When insurance companies manage your care, they require a rigid, permanent mental health diagnosis on your medical record, and they frequently dictate how many sessions you are allowed to have. By stepping outside of their network, we protect your clinical privacy, ensure your treatment length is decided by us, and allow for deeply tailored, creative, and neurodiversity-affirming therapeutic methods that standard insurance metrics simply aren't built to measure.

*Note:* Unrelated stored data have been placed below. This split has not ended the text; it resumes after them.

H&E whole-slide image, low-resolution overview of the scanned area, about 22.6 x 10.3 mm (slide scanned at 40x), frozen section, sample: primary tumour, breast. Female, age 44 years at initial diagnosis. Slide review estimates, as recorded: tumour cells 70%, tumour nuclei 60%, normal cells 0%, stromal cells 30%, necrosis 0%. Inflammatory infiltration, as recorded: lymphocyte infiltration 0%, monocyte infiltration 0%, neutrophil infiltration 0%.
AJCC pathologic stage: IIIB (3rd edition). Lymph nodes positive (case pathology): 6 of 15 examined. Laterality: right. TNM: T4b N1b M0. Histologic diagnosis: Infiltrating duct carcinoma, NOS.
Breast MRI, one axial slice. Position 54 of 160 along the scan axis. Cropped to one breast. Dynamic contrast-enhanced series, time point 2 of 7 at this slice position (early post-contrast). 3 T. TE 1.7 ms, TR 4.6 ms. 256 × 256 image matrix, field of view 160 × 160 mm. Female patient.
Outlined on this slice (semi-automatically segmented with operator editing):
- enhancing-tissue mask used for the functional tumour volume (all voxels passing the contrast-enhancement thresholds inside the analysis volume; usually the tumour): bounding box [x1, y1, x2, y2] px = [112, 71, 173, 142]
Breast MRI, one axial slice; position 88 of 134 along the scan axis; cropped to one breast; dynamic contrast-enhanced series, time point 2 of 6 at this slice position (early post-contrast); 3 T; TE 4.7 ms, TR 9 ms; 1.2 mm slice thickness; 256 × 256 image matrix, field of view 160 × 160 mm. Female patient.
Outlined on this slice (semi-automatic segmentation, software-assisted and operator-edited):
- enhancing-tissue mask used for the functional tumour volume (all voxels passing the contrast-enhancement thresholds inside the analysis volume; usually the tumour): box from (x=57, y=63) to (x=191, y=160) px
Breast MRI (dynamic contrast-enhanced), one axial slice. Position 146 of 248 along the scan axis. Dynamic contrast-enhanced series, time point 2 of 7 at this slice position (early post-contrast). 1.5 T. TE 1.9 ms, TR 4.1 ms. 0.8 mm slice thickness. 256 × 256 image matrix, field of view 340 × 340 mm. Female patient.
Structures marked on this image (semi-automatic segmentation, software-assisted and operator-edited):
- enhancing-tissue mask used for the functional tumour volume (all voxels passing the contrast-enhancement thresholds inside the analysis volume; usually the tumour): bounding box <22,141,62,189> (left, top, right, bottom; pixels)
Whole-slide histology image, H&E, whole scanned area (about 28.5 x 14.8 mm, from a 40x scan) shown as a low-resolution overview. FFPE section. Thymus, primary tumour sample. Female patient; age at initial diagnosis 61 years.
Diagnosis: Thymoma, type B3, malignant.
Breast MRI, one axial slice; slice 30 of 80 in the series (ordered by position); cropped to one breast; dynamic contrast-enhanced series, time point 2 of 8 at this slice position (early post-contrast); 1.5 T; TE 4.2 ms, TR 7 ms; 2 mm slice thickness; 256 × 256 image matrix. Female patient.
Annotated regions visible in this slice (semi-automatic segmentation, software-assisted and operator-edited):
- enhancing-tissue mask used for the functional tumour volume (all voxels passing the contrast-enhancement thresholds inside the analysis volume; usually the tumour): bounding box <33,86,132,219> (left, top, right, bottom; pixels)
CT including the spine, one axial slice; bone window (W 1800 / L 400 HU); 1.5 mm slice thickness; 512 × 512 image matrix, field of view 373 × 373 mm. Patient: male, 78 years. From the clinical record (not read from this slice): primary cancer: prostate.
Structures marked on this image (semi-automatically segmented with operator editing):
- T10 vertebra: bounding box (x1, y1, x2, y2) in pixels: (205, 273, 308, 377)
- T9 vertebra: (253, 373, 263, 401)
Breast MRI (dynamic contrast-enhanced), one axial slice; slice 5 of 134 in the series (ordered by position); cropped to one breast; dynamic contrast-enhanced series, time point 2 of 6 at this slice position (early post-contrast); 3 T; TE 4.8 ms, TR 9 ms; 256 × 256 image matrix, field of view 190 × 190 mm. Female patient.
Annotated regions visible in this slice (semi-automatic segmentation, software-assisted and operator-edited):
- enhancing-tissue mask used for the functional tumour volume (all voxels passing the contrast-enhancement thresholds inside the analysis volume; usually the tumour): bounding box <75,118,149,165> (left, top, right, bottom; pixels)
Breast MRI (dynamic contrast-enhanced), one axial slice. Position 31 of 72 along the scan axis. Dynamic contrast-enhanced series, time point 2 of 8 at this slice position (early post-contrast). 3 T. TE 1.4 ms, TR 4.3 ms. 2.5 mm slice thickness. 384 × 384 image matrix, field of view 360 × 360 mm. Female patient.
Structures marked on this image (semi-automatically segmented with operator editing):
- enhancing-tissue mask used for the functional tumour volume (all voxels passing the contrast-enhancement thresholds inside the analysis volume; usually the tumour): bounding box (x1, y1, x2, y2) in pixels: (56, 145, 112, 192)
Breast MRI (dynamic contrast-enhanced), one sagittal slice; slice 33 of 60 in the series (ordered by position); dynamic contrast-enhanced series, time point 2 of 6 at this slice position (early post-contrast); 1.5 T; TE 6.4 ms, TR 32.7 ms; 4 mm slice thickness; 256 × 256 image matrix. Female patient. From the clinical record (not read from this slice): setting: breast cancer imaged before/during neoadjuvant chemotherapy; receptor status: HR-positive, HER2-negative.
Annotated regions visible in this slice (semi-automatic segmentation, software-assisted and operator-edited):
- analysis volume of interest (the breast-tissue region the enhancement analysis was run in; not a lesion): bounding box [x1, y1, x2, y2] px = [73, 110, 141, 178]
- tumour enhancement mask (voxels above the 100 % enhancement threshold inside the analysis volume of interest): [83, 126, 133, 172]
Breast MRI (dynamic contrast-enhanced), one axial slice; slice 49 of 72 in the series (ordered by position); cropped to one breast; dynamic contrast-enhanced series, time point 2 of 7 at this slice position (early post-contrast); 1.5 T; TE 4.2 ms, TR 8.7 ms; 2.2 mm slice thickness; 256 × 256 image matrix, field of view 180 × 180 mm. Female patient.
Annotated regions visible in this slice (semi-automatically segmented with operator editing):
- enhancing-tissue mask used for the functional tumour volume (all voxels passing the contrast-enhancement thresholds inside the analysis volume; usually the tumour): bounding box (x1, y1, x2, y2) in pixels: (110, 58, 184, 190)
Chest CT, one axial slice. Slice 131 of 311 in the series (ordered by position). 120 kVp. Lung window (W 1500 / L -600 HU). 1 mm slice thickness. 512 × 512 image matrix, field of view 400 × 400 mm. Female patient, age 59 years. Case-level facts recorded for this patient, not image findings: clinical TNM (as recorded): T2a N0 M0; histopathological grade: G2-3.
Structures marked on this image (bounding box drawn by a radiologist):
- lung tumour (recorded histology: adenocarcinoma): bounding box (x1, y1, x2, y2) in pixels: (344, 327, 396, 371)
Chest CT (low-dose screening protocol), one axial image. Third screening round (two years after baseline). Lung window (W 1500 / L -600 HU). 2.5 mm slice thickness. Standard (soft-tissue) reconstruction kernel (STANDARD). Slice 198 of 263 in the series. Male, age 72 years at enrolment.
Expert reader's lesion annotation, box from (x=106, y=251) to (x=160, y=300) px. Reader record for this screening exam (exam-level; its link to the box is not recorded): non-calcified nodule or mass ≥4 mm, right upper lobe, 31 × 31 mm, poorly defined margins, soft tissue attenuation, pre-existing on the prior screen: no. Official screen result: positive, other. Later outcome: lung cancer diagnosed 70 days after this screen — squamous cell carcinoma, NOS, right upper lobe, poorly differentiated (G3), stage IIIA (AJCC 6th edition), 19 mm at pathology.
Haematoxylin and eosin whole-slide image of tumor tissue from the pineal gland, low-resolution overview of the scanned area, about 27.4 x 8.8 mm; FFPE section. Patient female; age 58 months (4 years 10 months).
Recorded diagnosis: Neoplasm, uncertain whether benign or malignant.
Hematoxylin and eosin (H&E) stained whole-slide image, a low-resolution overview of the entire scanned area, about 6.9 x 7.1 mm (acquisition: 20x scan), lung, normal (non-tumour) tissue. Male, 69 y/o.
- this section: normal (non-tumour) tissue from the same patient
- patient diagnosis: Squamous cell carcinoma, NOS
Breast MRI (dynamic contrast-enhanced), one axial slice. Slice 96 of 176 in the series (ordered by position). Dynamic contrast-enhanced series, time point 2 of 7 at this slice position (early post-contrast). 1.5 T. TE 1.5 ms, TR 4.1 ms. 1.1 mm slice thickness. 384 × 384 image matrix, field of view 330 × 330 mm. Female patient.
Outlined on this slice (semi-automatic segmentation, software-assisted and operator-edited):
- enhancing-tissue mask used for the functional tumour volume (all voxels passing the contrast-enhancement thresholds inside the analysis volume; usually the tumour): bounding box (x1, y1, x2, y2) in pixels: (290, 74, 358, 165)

Understanding Superbills & Reimbursement

If you have out-of-network mental health benefits built into your health insurance plan, you can frequently recover a significant portion (often 50% to 80%) of your session fees.

How the Process Works:

  1. Pay Upfront: You pay the standard session fee at the time of our appointment.
  2. Seamless Claims Filing: To make reimbursement as frictionless as possible, my dedicated billing specialist can submit out-of-network claims directly to your insurance provider on your behalf. Alternatively, I can provide a monthly Superbill receipt for you to submit on your own portal if you prefer.
  3. Receive Reimbursement: Your insurance company processes the claim and mails a reimbursement check directly to your door based on your out-of-network benefits.r.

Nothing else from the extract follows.